(Short problem) Swap "table" for "counter" throughout the rows below, and reproduce the lines with no other change, omitting the pictures.

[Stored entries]
• • • • • • •

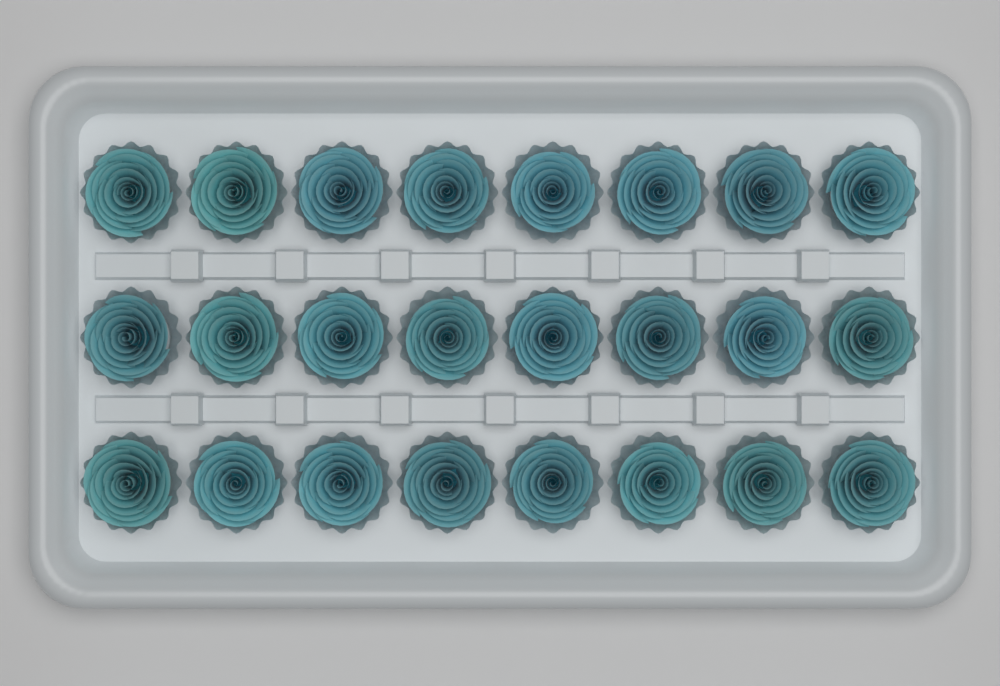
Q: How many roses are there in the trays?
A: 24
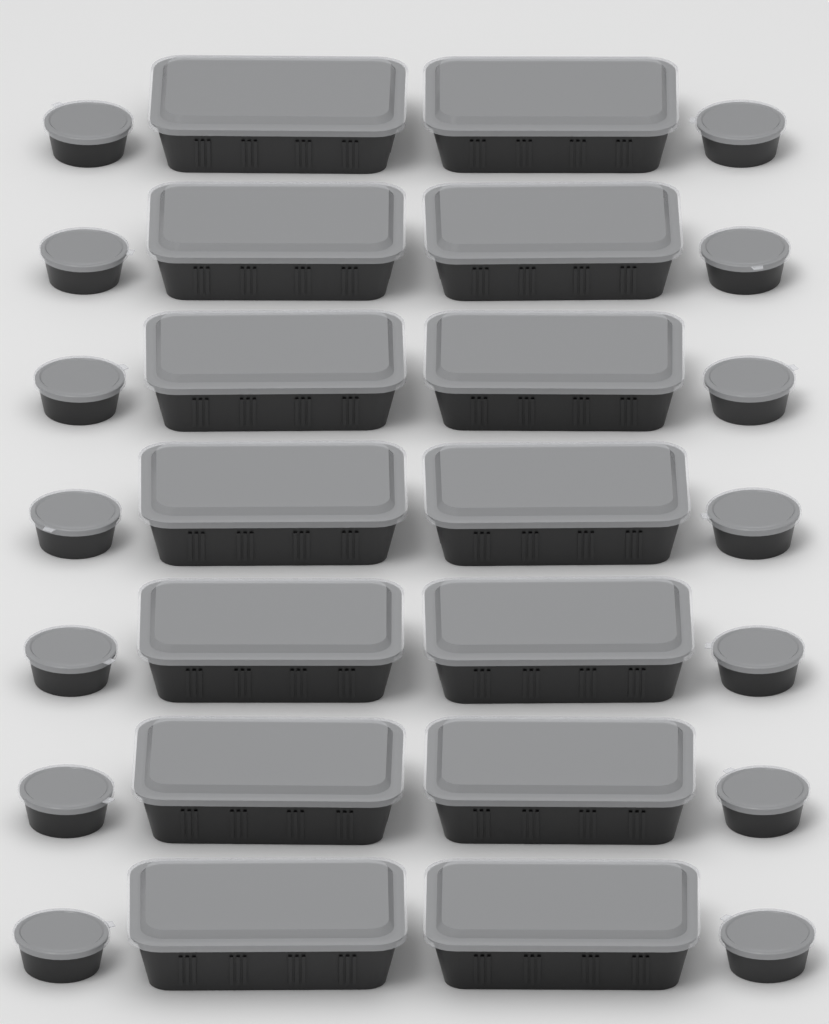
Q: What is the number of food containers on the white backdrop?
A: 14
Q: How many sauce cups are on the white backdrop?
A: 14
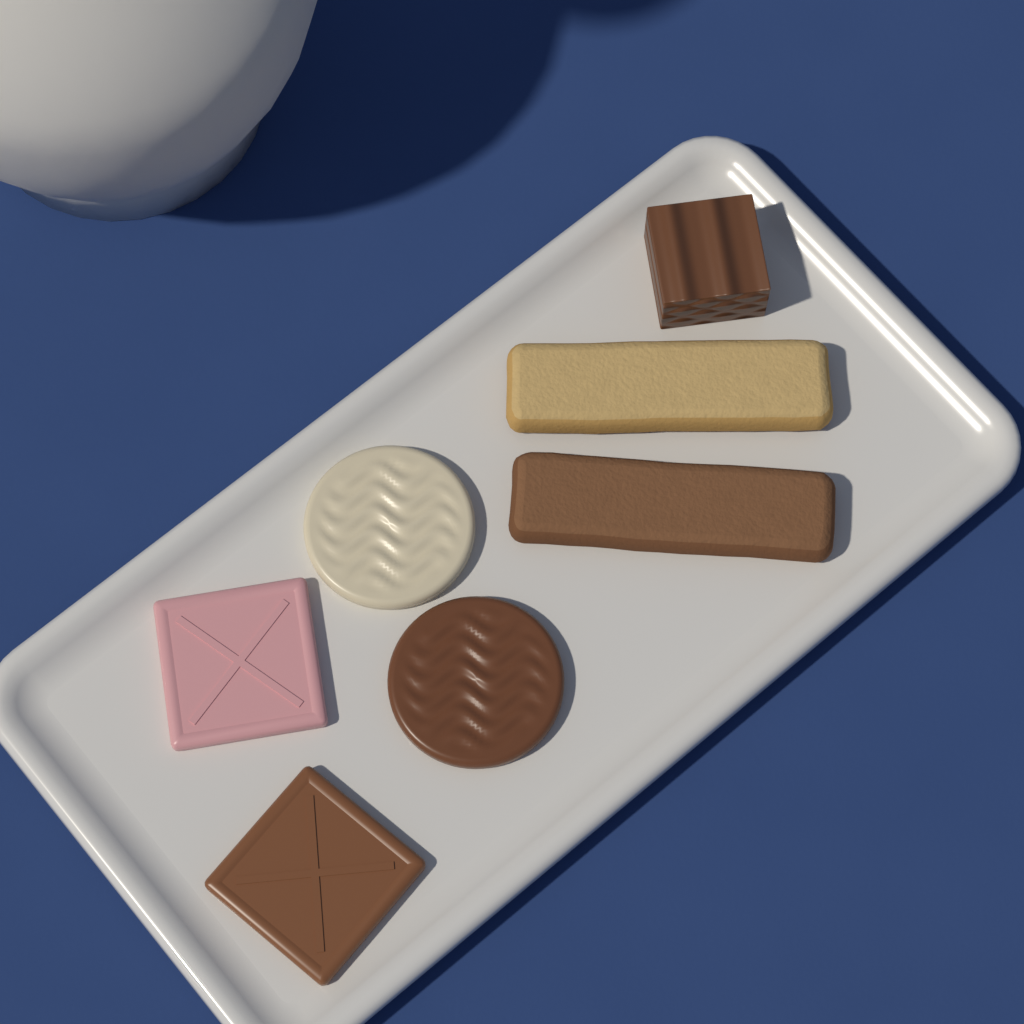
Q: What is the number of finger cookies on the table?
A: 2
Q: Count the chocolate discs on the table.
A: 2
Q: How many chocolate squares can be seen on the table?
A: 2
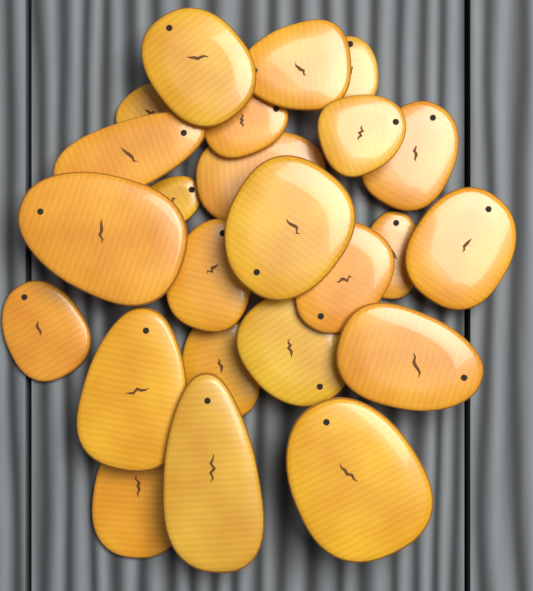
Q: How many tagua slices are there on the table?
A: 24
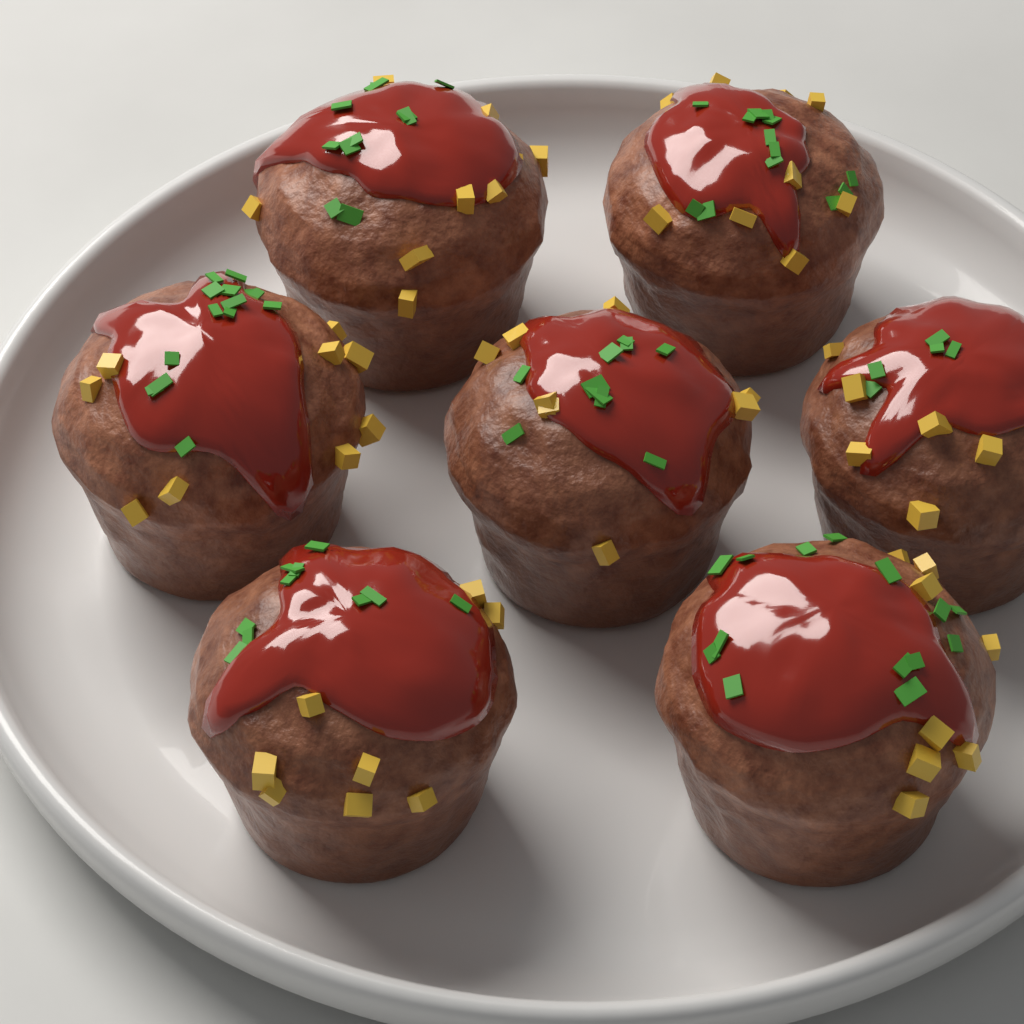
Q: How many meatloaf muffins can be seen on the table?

• • • • • • •

(Task answer)
Q: How many roses are there in the trays?
A: 24
Q: What is the number of food containers on the white backdrop?
A: 14
Q: How many sauce cups are on the white backdrop?
A: 14
Q: What is the number of finger cookies on the counter?
A: 2
Q: Count the chocolate discs on the counter.
A: 2
Q: How many chocolate squares can be seen on the counter?
A: 2
Q: How many tagua slices are there on the counter?
A: 24
Q: How many meatloaf muffins can be seen on the counter?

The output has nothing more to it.